Fordian · 28/01/2025 12:24

@CruCru I don’t know anyone who has adopted an accent (RP or otherwise).

Kenneth Branagh?

WalkingonWheels · 28/01/2025 12:39

I'm Welsh as are all my family. Went to school in Cardiff where we were given twice-weekly elocution lessons so we didn't end up with a Welsh accent. Apparently that made you sound unintelligent.

DH also has a neutral/very very mild Welsh accent and despite going to Welsh schools in a very Welsh area, DCs sound like us. We can all switch on the Welsh accent though! I used to at teacher training events as some Welsh teachers are very xenophobic and would assume I was English.

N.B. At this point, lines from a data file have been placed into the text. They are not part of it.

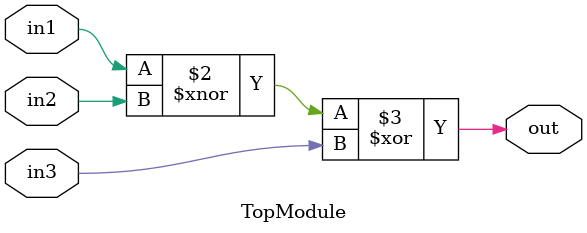
<source format=sv>

module TopModule (
  input in1,
  input in2,
  input in3,
  output logic out
);
always @(*) begin
    out = (in1 ~^ in2) ^ in3;
end
endmodule

</source>
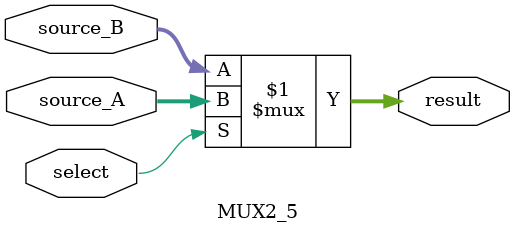
<source format=v>
`timescale 1ns / 1ps

module MUX2_5(
    input select,
    input [4:0] source_A,
    input [4:0] source_B,
    output [4:0] result
    );

    assign result = select? source_A: source_B;
    
endmodule
</source>
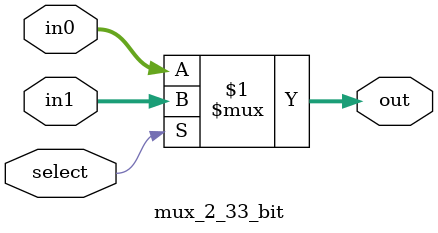
<source format=v>
module mux_2_33_bit(out, select, in0, in1);

	input select;
	input [32:0] in0, in1;
	output [32:0] out;
	assign out = select ? in1 : in0;

endmodule
</source>
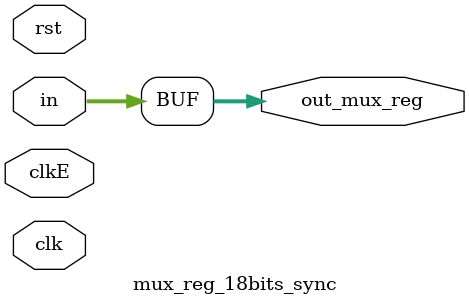
<source format=v>
module mux_reg_18bits_sync(out_mux_reg, in, clk, clkE, rst);
    parameter Reg_state = "1"      ;
    parameter width_reg = 18   ;
    
    input [width_reg - 1:0] in ;
    input clk                      ;
    input clkE                     ;
    input rst                      ;

    output [width_reg - 1:0] out_mux_reg ;
    reg [width_reg - 1:0] out_reg ;


    assign out_mux_reg = (Reg_state == 1)? out_reg : in;

    always @(posedge clk) begin
        if(clkE)begin
            if(rst)begin
                out_reg <= 0;
            end
            else begin
                out_reg <= in;
            end
        end
    end
endmodule
</source>
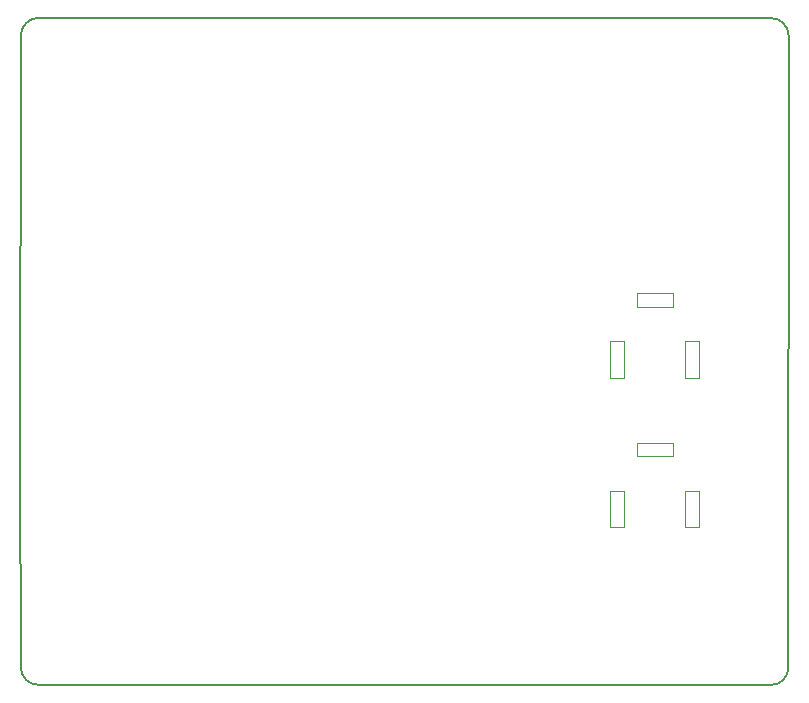
<source format=gbr>
%FSLAX34Y34*%
%MOMM*%
%LNOUTLINE*%
G71*
G01*
%ADD10C, 0.20*%
%ADD11C, 0.10*%
%LPD*%
G54D10*
X16287Y-1190D02*
X636248Y-1350D01*
G54D10*
X651329Y-16431D02*
X651169Y-551064D01*
G54D10*
X16127Y-565985D02*
X636088Y-566144D01*
G54D10*
X1206Y-16271D02*
X909Y-375649D01*
G54D10*
G75*
G01X16287Y-1190D02*
G03X1206Y-16271I0J-15081D01*
G01*
G54D10*
G75*
G01X651329Y-16431D02*
G03X636248Y-1350I-15081J0D01*
G01*
G54D10*
G75*
G01X636088Y-566144D02*
G03X651169Y-551064I0J15080D01*
G01*
G54D10*
G75*
G01X1046Y-550904D02*
G03X16127Y-565985I15081J0D01*
G01*
G54D10*
X909Y-375649D02*
X1046Y-550904D01*
G54D11*
X563959Y-275034D02*
X575072Y-275034D01*
X575072Y-305991D01*
X563959Y-305991D01*
X563959Y-275034D01*
G54D11*
X553641Y-234553D02*
X553641Y-245665D01*
X522685Y-245665D01*
X522685Y-234553D01*
X553641Y-234553D01*
G54D11*
X500459Y-275034D02*
X511572Y-275034D01*
X511572Y-305991D01*
X500459Y-305991D01*
X500459Y-275034D01*
G54D11*
X563959Y-401638D02*
X575072Y-401638D01*
X575072Y-432594D01*
X563959Y-432594D01*
X563959Y-401638D01*
G54D11*
X553641Y-361156D02*
X553641Y-372268D01*
X522685Y-372268D01*
X522685Y-361156D01*
X553641Y-361156D01*
G54D11*
X500459Y-401638D02*
X511572Y-401638D01*
X511572Y-432594D01*
X500459Y-432594D01*
X500459Y-401638D01*
M02*

</source>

When I was a Brown Owl, I had a little 7 year odl girl start. She had a very mild Welsh accent, mostly sounded English. After a few weeks, her mum came in to chat to me and had a very, very strong Scottish accent. As did the child 😂 She'd been putting on the neutral accent the whole time. It was extremely convincing!

CruCru · 28/01/2025 12:50

Fordian · 28/01/2025 12:24

@CruCru I don’t know anyone who has adopted an accent (RP or otherwise).

Kenneth Branagh?

Interesting. I don’t know much about Kenneth Branagh. I just had a look at his Wikipedia page.